One big factor to consider when choosing a rental market is vacancy rate. If your main goal is earn cash flow, you’ll want to invest in markets where properties are quickly and consistently rented. A high vacancy can be incredibly problematic for investors, and these are five cities you’ll want to avoid:
5) Winston-Salem North Carolina. This city is known as the Camel City because of its role in the tobacco industry. Due to the decline of tobacco consumption, the city has experienced an enormous decline in employment opportunities. Without jobs, renters stay away. The city’s vacancy rate is one of the highest in the country.
4) Mobile, Alabama. Although Mobile is a beautiful port city, it has not been able to capitalize like similar cities in Georgia and Florida. Mobile has a lack of economic growth, and high taxes that discourage renters from living in the area.

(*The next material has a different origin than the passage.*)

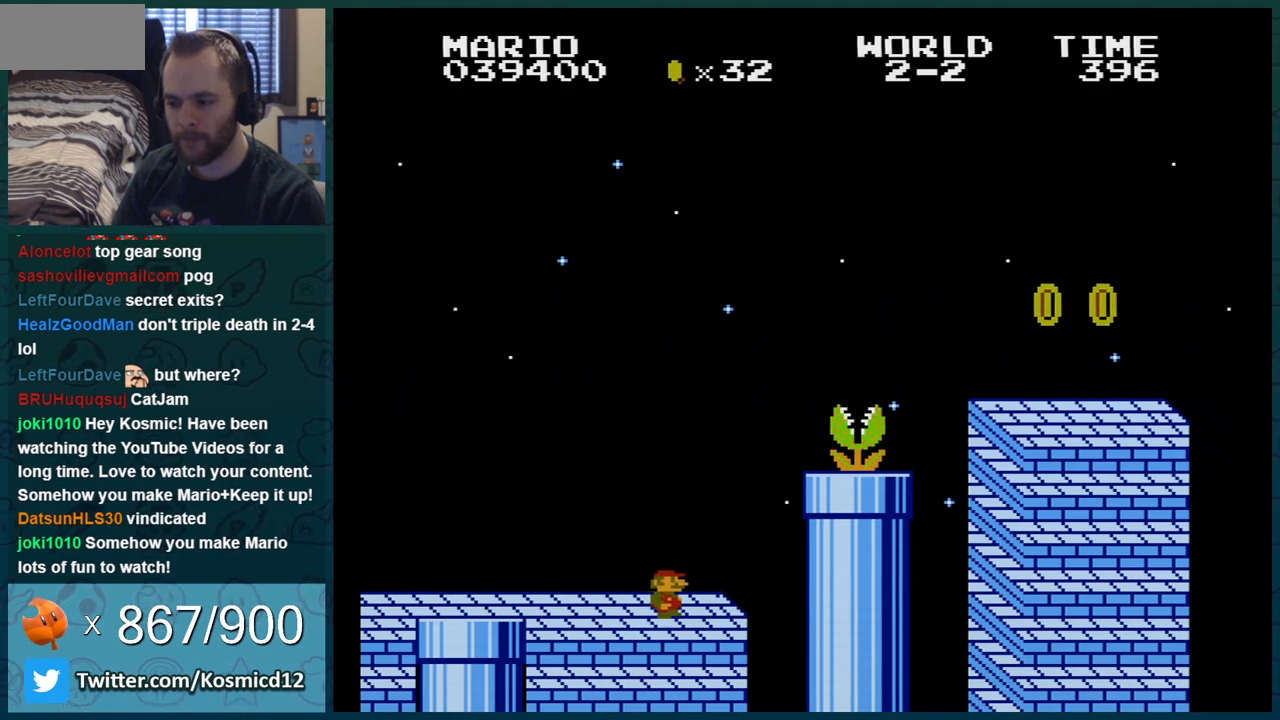
{"buttons": ["A", "B", "DPAD_RIGHT"], "events": [[16, "A", "down"]]}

3) Jackson, Mississippi. I’ve actually invested in this area before, but I certainly won’t again unless something drastic happens. The properties in Jacksonville are cheap, but this area experiences a high volume of crime. This area is full of D and F neighborhoods that are unattractive to renters.
2) Little Rock, Arkansas. You might be surprised to hear that a capital city has one of the highest vacancy rates in the country. Little Rock doesn’t experience high crime rates or dire economic circumstances, but an issue of too many properties. Homes and apartments were overbuilt in this area, and there simply aren’t enough renters to fill those spots.
1) Memphis, Tennessee. Recently, the FBI released crime statistics, and Memphis held the title of the second highest criminal activity in the United States. Not to mention, Memphis was hit hard in the recession. The combination of high crime and no jobs gives Memphis the highest vacancy rate in the country.